Una cuestión recurrente en todos los testimonios leídos es la falta de medios a la que se debían enfrentar. El material no siempre escaseo, pero conforme avanzaba la contienda la situación se fue complicando, “al principio teníamos de todo, pero al final no teníamos nada”.1 Esta escasez de material agudizaba el ingenio y daba lugar a prácticas poco ortodoxas, pero imprescindibles, cuando prácticamente no había de nada. Entre los testimonios de las mujeres españolas se repiten actuaciones como: emplear coñac o una cerilla para desinfectar una aguja en un neumotórax, usar como equipo de anestesia un colador de cocina con una gasa empapada de cloroformo o limpiar las heridas con agua, jabón y licor de la barraca (Ramio y Torres, 2015).

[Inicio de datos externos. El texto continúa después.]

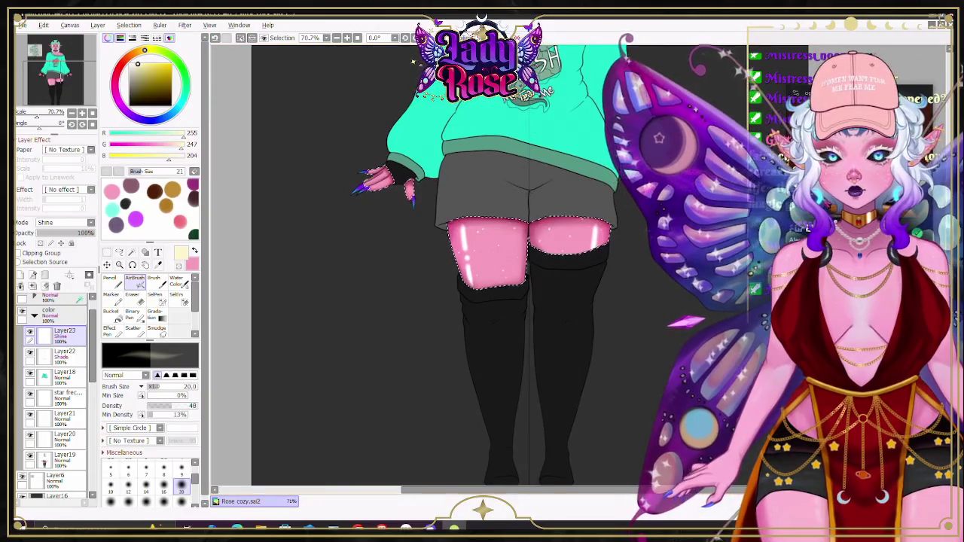
pyautogui.scroll(5, 724, 160)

En lo que se refiere a la lencería de cama, en general disponían de mantas y sábanas para los heridos, aunque con los pijamas había más problemas. Guadalupe Cussó explicaba que se pasaba frío porque no había combustible para encender la calefacción. Las sábanas y trapos viejos que se desechaban se reutilizaban y se empleaban para hacer vendas. Normalmente los pacientes disponían de una cama individual, pero si aumentaba el número por algún bombardeo, debían compartirla (Ramio y Torres, 2015).
Entre los desinfectantes más comunes destacaban; alcohol, yodo, clorina, agua oxigenada y mercromina. También aparecen productos más específicos y de mayor precio, como el Linitul para quemados o el Carrel para desinfectar heridas, pero esta variedad de productos no solía ser lo habitual. Había momentos en los que no había jabón, ni nada de material, y tenían que lavar las gasas y aprovechar los guantes. Los medicamentos también eran escasos, en varios testimonios se menciona la quinina,2 pero no disponían de antibióticos, y en ocasiones, cuando la morfina u otros narcóticos escaseaban, debían recurrir a emborrachar al paciente para mitigar el dolor (Ramio y Torres, 2015).

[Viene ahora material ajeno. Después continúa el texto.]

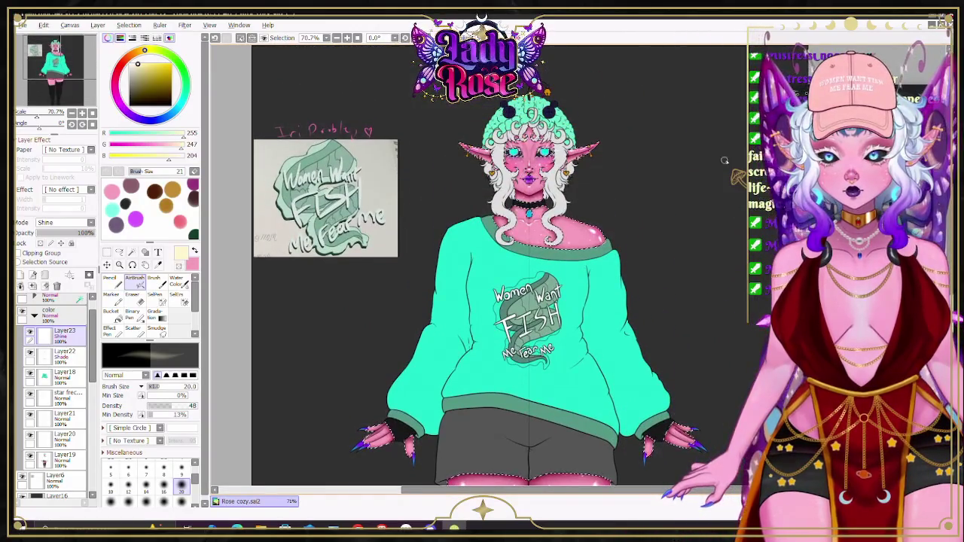
pyautogui.scroll(2, 446, 169)
pyautogui.scroll(2, 446, 169)
pyautogui.scroll(2, 445, 168)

La escasez de ambulancias, los primeros días de la guerra en Madrid, obligó a la incautación de colchones y camiones para emplearlos a modo de ambulancia. Esta falta de material desencadenó que se realizaran intervenciones quirúrgicas en condiciones realmente dantescas. Mary Bingham describía, como en el Puesto de Socorro de Buitrago se llevó a cabo “la operación más primitiva” que ella jamás hubiera presenciado. La intervención fue llevada a cabo en el suelo de una cocina, alumbrados con un pedazo de vela y empleando como instrumental quirúrgico los cubiertos de cocina que allí había. Mary tuvo que modificar las puntas de los tenedores para convertirlos en “separadores del campo operatorio”, y después flamearlos en una vela a modo de esterilización. Para toda la operación se empleó como anestesia, un pedazo de algodón con alcohol que era sostenido en la cara del paciente por un miliciano (Bingham de Urquidi, 2008).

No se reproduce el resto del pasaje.